Get client's real IP address on Heroku - http

On any Heroku stack, I want to get the client's IP. my first attempt might be:
request.headers['REMOTE_ADDR']
This does not work, of course, because all requests are passed through proxies. So the alternative was to use:
request.headers['X-Forwarded-For']
But this is not quite safe, is it?
If it contains only one value, I take this. If it contains more than one value (comma-separated), I could take the first one.
But what if someone manipulates this value? I cannot trust request.headers['X-Forwarded-For'] as I could with request.headers['REMOTE_ADDR']. And there is no list of trusted proxies that I could use, either.
But there must be some way to reliably get the client's IP address, always. Do you know one?
In their docs, Heroku describes that X-Forwarded-For is "the originating IP address of the client connecting to the Heroku router".
This sounds as if Heroku could be overwriting the X-Forwarded-For with the originating remote IP. This would prevent spoofing, right? Can someone verify this?

From Jacob, Heroku's Director of Security at the time:
The router doesn't overwrite X-Forwarded-For, but it does guarantee that the real origin will always be the last item in the list.
This means that, if you access a Heroku app in the normal way, you will just see your IP address in the X-Forwarded-For header:
$ curl http://httpbin.org/ip
{
"origin": "123.124.125.126",
}
If you try to spoof the IP, your alleged origin is reflected, but - critically - so is your real IP. Obviously, this is all we need, so there's a clear and secure solution for getting the client's IP address on Heroku:
$ curl -H"X-Forwarded-For: 8.8.8.8" http://httpbin.org/ip
{
"origin": "8.8.8.8, 123.124.125.126"

_ _ _ _

• EXERCISE INSTRUCTIONS:
Quote the Heroku client IP thread above in full, word for word.

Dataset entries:
_ _ _ _

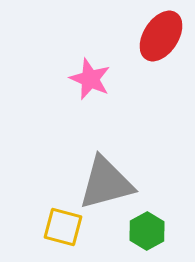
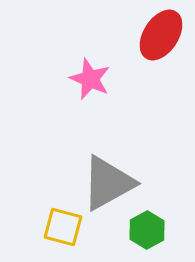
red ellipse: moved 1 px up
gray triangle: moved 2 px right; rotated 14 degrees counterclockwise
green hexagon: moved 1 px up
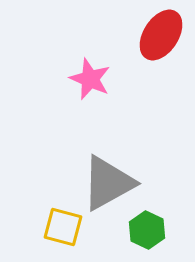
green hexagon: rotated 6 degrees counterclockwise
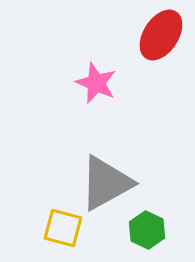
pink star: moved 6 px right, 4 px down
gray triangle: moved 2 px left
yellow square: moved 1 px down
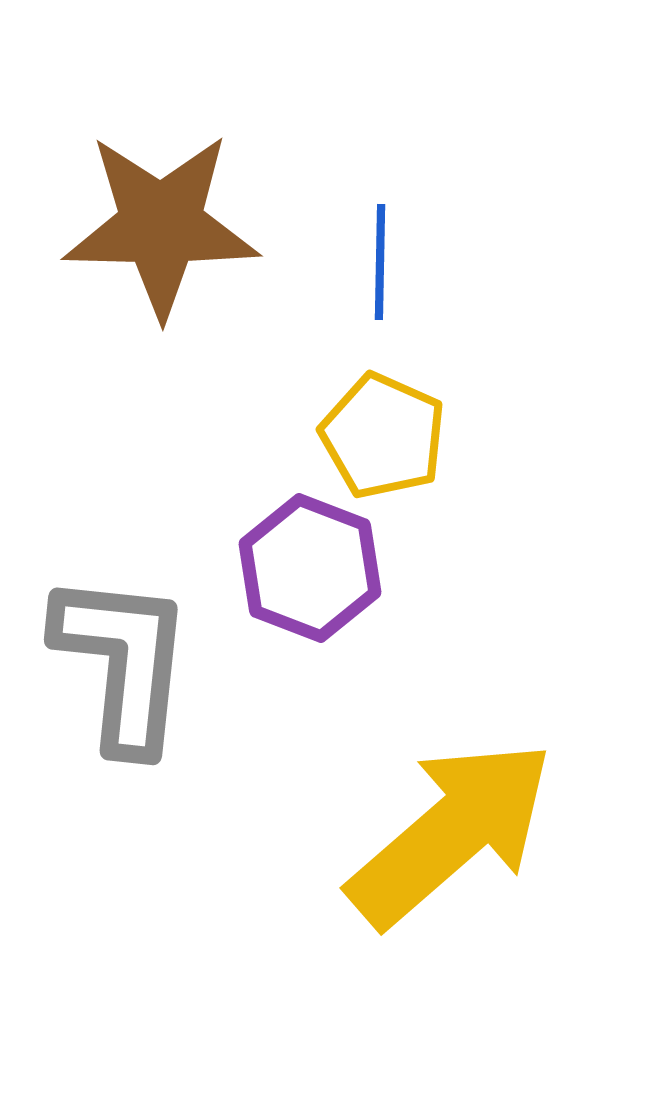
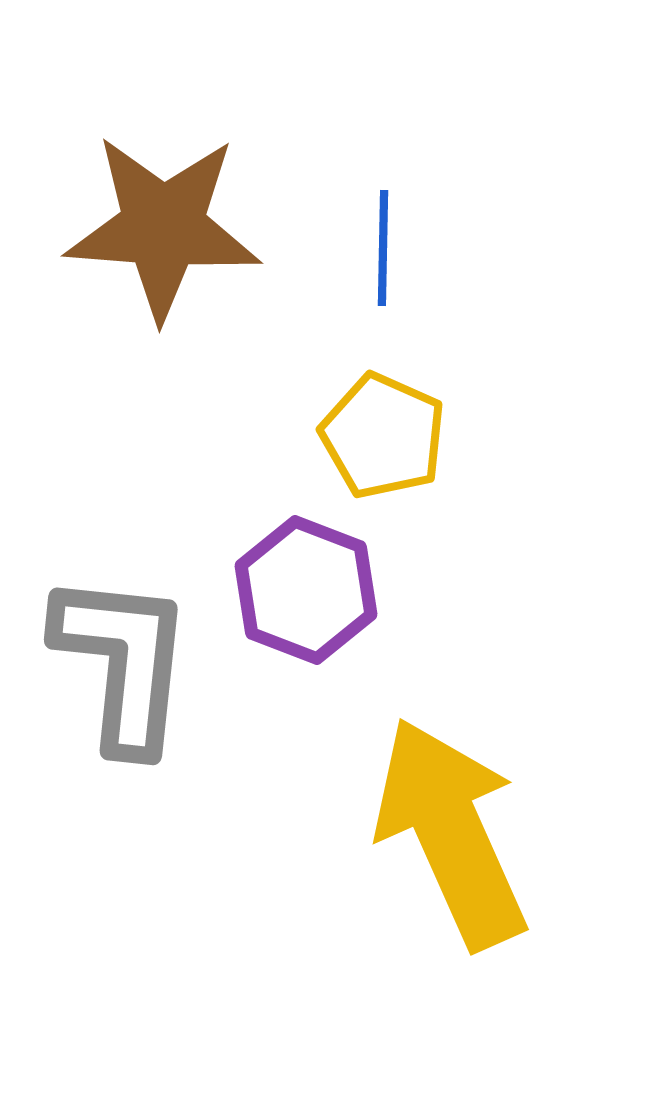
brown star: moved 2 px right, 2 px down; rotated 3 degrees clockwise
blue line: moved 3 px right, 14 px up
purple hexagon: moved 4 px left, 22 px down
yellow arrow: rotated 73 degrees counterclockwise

_ _ _ _

• SOLUTION FOR THIS EXERCISE:
Get client's real IP address on Heroku - http

On any Heroku stack, I want to get the client's IP. my first attempt might be:
request.headers['REMOTE_ADDR']
This does not work, of course, because all requests are passed through proxies. So the alternative was to use:
request.headers['X-Forwarded-For']
But this is not quite safe, is it?
If it contains only one value, I take this. If it contains more than one value (comma-separated), I could take the first one.
But what if someone manipulates this value? I cannot trust request.headers['X-Forwarded-For'] as I could with request.headers['REMOTE_ADDR']. And there is no list of trusted proxies that I could use, either.
But there must be some way to reliably get the client's IP address, always. Do you know one?
In their docs, Heroku describes that X-Forwarded-For is "the originating IP address of the client connecting to the Heroku router".
This sounds as if Heroku could be overwriting the X-Forwarded-For with the originating remote IP. This would prevent spoofing, right? Can someone verify this?

From Jacob, Heroku's Director of Security at the time:
The router doesn't overwrite X-Forwarded-For, but it does guarantee that the real origin will always be the last item in the list.
This means that, if you access a Heroku app in the normal way, you will just see your IP address in the X-Forwarded-For header:
$ curl http://httpbin.org/ip
{
"origin": "123.124.125.126",
}
If you try to spoof the IP, your alleged origin is reflected, but - critically - so is your real IP. Obviously, this is all we need, so there's a clear and secure solution for getting the client's IP address on Heroku:
$ curl -H"X-Forwarded-For: 8.8.8.8" http://httpbin.org/ip
{
"origin": "8.8.8.8, 123.124.125.126"